Der Dokumentarfilm erfreut sich sicherlich nicht der größten Aufmerksamkeit unter den zahlreichen Filmgenres. Zumal ein ethnografischer Dokumentarfilm nach anderen, sagen wir mal besonderen, Spielregen spielt. Oder spielt er gar nicht? Eben diese Spannung zwischen Spielen und Nicht-Spielen ist vielleicht eines der herausragendsten Merkmale des Dokumentarfilms, wobei dem Montieren und Zusammenscheiden des gefilmten Materials eine besondere Rolle zukommt. Dem Dokumentarfilm traut man gemeinhin mehr zu als den gängigen Spielfilmen. Er ist authentischer, sagt man. Das soll er zumindest sein. Eine objektive Wahrheit kann uns natürlich kein Film vermitteln, doch der von mir liebevoll „Ethnofilm“ genannte ethnologische Dokumentarfilm erhebt zumindest den Anspruch einer wirklichkeitsgetreuen Darstellung, eines ihm am Herzen liegenden Sachverhalts.
Grenzen?! Fehlanzeige!
Eine allgemeingültige Definition, was nun einen ethnografischen Film ausmacht, kann und darf es nicht geben. Was den Filmemacher vor und während des Filmprozesses erwartet, unterliegt großen Schwankungen. Meist entwickelt sich eine Geschichte erst im Prozess des Filmens selbst. Ich muss stets bereit sein, Änderungen anzunehmen, mich ihnen anzupassen, Ideen umzuwerfen, Standards neu zu setzen und alles immer wieder zu hinterfragen. Die größte Tugend muss es sein, mit dem Film zu verschmelzen – nein, der Film zu sein.
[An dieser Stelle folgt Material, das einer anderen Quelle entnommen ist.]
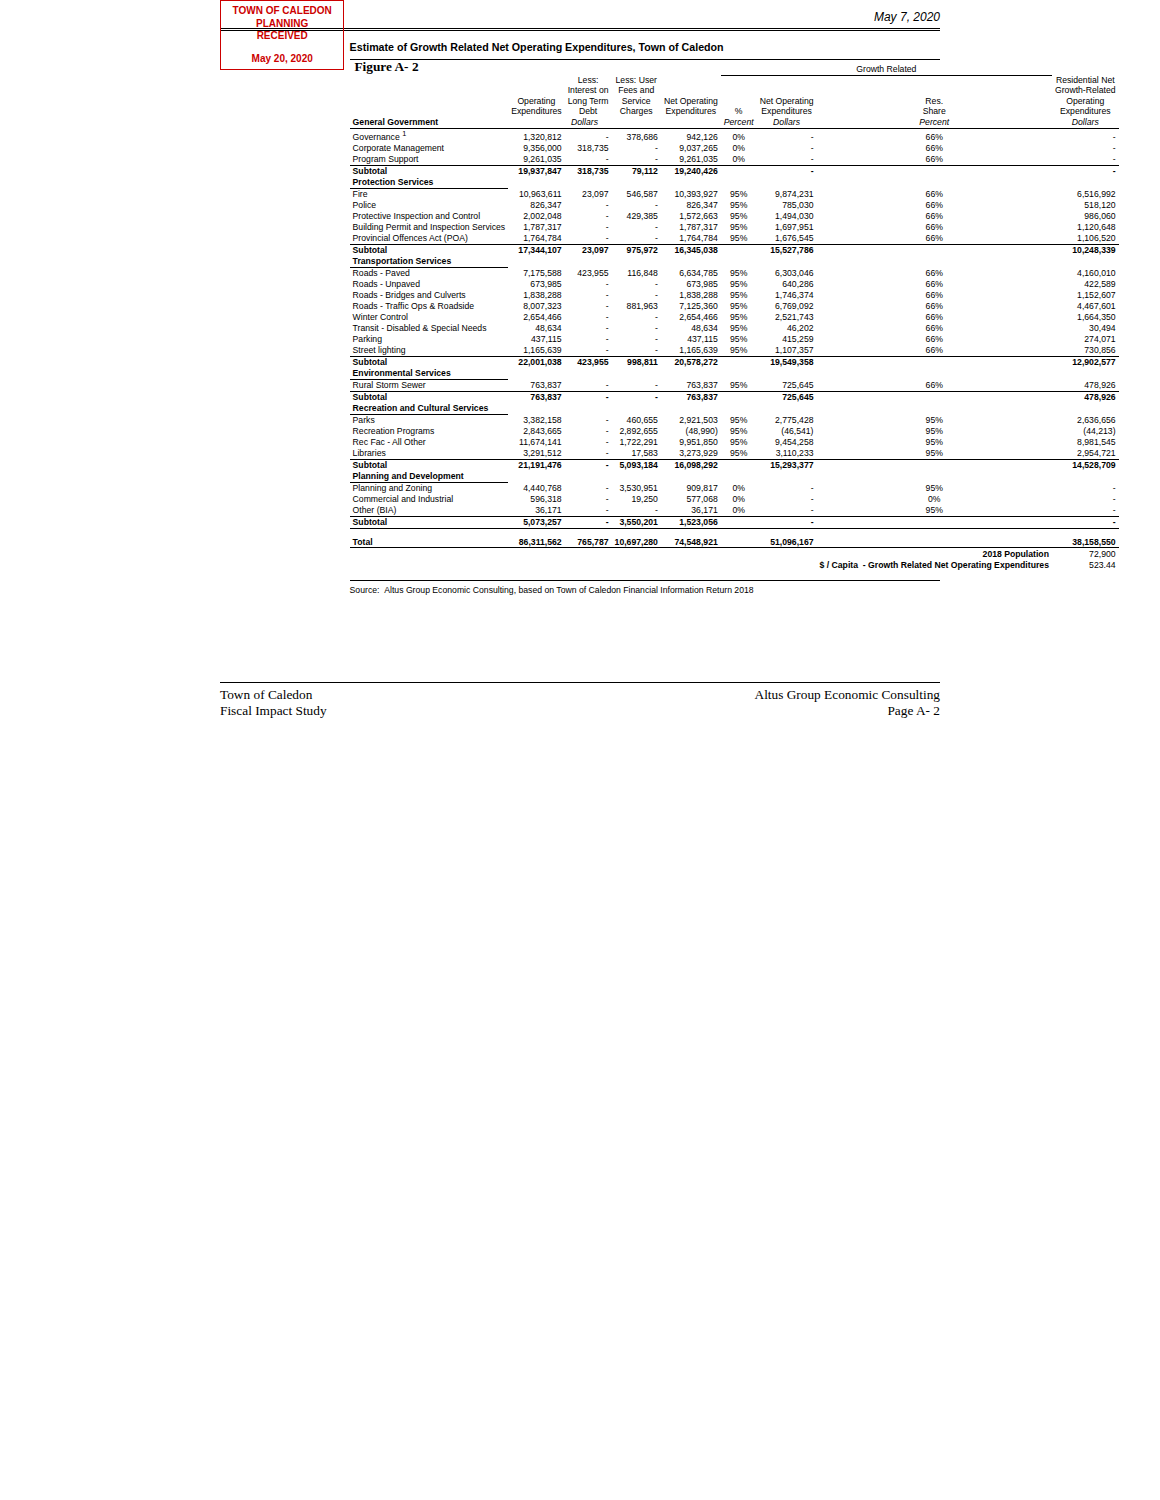TOWN OF CALEDON
PLANNING
RECEIVED
May 20, 2020
May 7, 2020
Figure A- 2
Estimate of Growth Related Net Operating Expenditures, Town of Caledon
| | | | | | Growth Related | |
| --- | --- | --- | --- | --- | --- | --- |
| | | Less: Interest on | Less: User Fees and | | | | | Residential Net Growth-Related |
| | Operating Expenditures | Long Term Debt | Service Charges | Net Operating Expenditures | % | Net Operating Expenditures | Res. Share | Operating Expenditures |
| General Government | Dollars | | Percent | Dollars | Percent | Dollars |
| Governance 1 | 1,320,812 | - | 378,686 | 942,126 | 0% | - | 66% | - |
| Corporate Management | 9,356,000 | 318,735 | - | 9,037,265 | 0% | - | 66% | - |
| Program Support | 9,261,035 | - | - | 9,261,035 | 0% | - | 66% | - |
| Subtotal | 19,937,847 | 318,735 | 79,112 | 19,240,426 | | - | | - |
| Protection Services | |
| Fire | 10,963,611 | 23,097 | 546,587 | 10,393,927 | 95% | 9,874,231 | 66% | 6,516,992 |
| Police | 826,347 | - | - | 826,347 | 95% | 785,030 | 66% | 518,120 |
| Protective Inspection and Control | 2,002,048 | - | 429,385 | 1,572,663 | 95% | 1,494,030 | 66% | 986,060 |
| Building Permit and Inspection Services | 1,787,317 | - | - | 1,787,317 | 95% | 1,697,951 | 66% | 1,120,648 |
| Provincial Offences Act (POA) | 1,764,784 | - | - | 1,764,784 | 95% | 1,676,545 | 66% | 1,106,520 |
| Subtotal | 17,344,107 | 23,097 | 975,972 | 16,345,038 | | 15,527,786 | | 10,248,339 |
| Transportation Services | |
| Roads - Paved | 7,175,588 | 423,955 | 116,848 | 6,634,785 | 95% | 6,303,046 | 66% | 4,160,010 |
| Roads - Unpaved | 673,985 | - | - | 673,985 | 95% | 640,286 | 66% | 422,589 |
| Roads - Bridges and Culverts | 1,838,288 | - | - | 1,838,288 | 95% | 1,746,374 | 66% | 1,152,607 |
| Roads - Traffic Ops & Roadside | 8,007,323 | - | 881,963 | 7,125,360 | 95% | 6,769,092 | 66% | 4,467,601 |
| Winter Control | 2,654,466 | - | - | 2,654,466 | 95% | 2,521,743 | 66% | 1,664,350 |
| Transit - Disabled & Special Needs | 48,634 | - | - | 48,634 | 95% | 46,202 | 66% | 30,494 |
| Parking | 437,115 | - | - | 437,115 | 95% | 415,259 | 66% | 274,071 |
| Street lighting | 1,165,639 | - | - | 1,165,639 | 95% | 1,107,357 | 66% | 730,856 |
| Subtotal | 22,001,038 | 423,955 | 998,811 | 20,578,272 | | 19,549,358 | | 12,902,577 |
| Environmental Services | |
| Rural Storm Sewer | 763,837 | - | - | 763,837 | 95% | 725,645 | 66% | 478,926 |
| Subtotal | 763,837 | - | - | 763,837 | | 725,645 | | 478,926 |
| Recreation and Cultural Services | |
| Parks | 3,382,158 | - | 460,655 | 2,921,503 | 95% | 2,775,428 | 95% | 2,636,656 |
| Recreation Programs | 2,843,665 | - | 2,892,655 | (48,990) | 95% | (46,541) | 95% | (44,213) |
| Rec Fac - All Other | 11,674,141 | - | 1,722,291 | 9,951,850 | 95% | 9,454,258 | 95% | 8,981,545 |
| Libraries | 3,291,512 | - | 17,583 | 3,273,929 | 95% | 3,110,233 | 95% | 2,954,721 |
| Subtotal | 21,191,476 | - | 5,093,184 | 16,098,292 | | 15,293,377 | | 14,528,709 |
| Planning and Development | |
| Planning and Zoning | 4,440,768 | - | 3,530,951 | 909,817 | 0% | - | 95% | - |
| Commercial and Industrial | 596,318 | - | 19,250 | 577,068 | 0% | - | 0% | - |
| Other (BIA) | 36,171 | - | - | 36,171 | 0% | - | 95% | - |
| Subtotal | 5,073,257 | - | 3,550,201 | 1,523,056 | | - | | - |
| Total | 86,311,562 | 765,787 | 10,697,280 | 74,548,921 | | 51,096,167 | | 38,158,550 |
| | 2018 Population | 72,900 |
| | $ / Capita - Growth Related Net Operating Expenditures | 523.44 |
Source: Altus Group Economic Consulting, based on Town of Caledon Financial Information Return 2018
Town of Caledon
Fiscal Impact Study
Altus Group Economic Consulting
Page A- 2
Ursprünglich sollte der Film als eine weitere Methode der Ethnologie zusätzliches Forschungsmaterial generieren. Der Ethnologe wurde dabei von Fragen der Vermittlung getrieben: Wie kann ich etwas, dass in Worten kaum oder nur schwer zu fassen ist, einer breiteren Masse verständlich oder zugänglich machen? Wie kann ich das, was ich erlebe konservieren? Und wie kann ich mich erklären? Probleme, die Forscher im Feld immer begleiten und die nach einer Beantwortung suchen. Solche und ähnliche Fragen waren auch schon einmal Teil meiner eigenen Überlegungen und Begleiter auf einem langen und kreativen Prozess des Filmens.
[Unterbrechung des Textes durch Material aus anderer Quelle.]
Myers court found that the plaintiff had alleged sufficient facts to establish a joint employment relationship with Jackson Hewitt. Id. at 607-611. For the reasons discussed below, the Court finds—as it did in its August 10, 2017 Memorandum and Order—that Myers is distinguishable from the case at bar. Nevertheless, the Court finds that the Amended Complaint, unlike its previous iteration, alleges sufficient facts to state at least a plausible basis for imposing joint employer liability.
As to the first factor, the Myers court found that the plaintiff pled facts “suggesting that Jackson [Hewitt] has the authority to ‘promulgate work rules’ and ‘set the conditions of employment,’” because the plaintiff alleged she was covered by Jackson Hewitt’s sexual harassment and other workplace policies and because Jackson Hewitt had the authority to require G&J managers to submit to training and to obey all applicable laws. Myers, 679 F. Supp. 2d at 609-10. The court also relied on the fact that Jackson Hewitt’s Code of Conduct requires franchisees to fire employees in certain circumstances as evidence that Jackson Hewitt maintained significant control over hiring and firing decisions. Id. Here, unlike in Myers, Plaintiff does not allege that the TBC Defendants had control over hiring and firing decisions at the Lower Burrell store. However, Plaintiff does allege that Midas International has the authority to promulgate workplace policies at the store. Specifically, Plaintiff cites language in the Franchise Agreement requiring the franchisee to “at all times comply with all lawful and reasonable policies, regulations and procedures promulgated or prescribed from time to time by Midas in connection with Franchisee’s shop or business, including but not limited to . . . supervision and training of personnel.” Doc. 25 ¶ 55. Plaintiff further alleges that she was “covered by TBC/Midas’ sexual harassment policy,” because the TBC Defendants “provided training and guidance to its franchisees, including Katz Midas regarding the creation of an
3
Verstehen wir die Ethnografie als die Beschreibung, das Skizzieren oder die Darstellung eines Volkes, zumeist eines fremden, so nähern wir uns zumindest etymologisch der Bedeutung und Vorstellung dessen, was einen Ethnologen ins Feld verschlägt. Der ethnographische Film will also Inhalte im interkulturellen Kontext vermitteln. Doch wie macht er das?
Der Blickwinkel macht´s
In den Filmprozess starte ich zumeist als unbeteiligter Beobachter. Doch während meiner Arbeit entwickelt sich auch meine Rolle als Filmender weiter. Sie verändert sich häufig noch einige Male und schafft somit eine neue Dynamik. Die nach und nach entwickelten Bilder gleichen einer rituellen Transformation, ganz so wie es der bekannte Ethnologe Victor Turner im Hinblick auf Rituale in fast allen Kulturen erklärt. Der Filmemacher hält demnach nicht nur Rituale einer ihm fremden Kultur fest, er wird selbst zum Ritus. Denn für Turner bedeutet Ritual der Übergang von einem Zustand in einen anderen. Vom Kind zum Erwachsenen, vom Ledig- zum Verheiratet-Sein, vom unbeteiligten Beobachter zum Teil der Gruppe, zum Schaffenden.
Veränderung ist genau das, was ich mir vom ethnografischen Film erhoffe. Einen neuen Blickwinkel auf bereits Bekanntes, einen Blick auf völlige Unbekanntes, so dass ich meine Rolle neu überdenken kann.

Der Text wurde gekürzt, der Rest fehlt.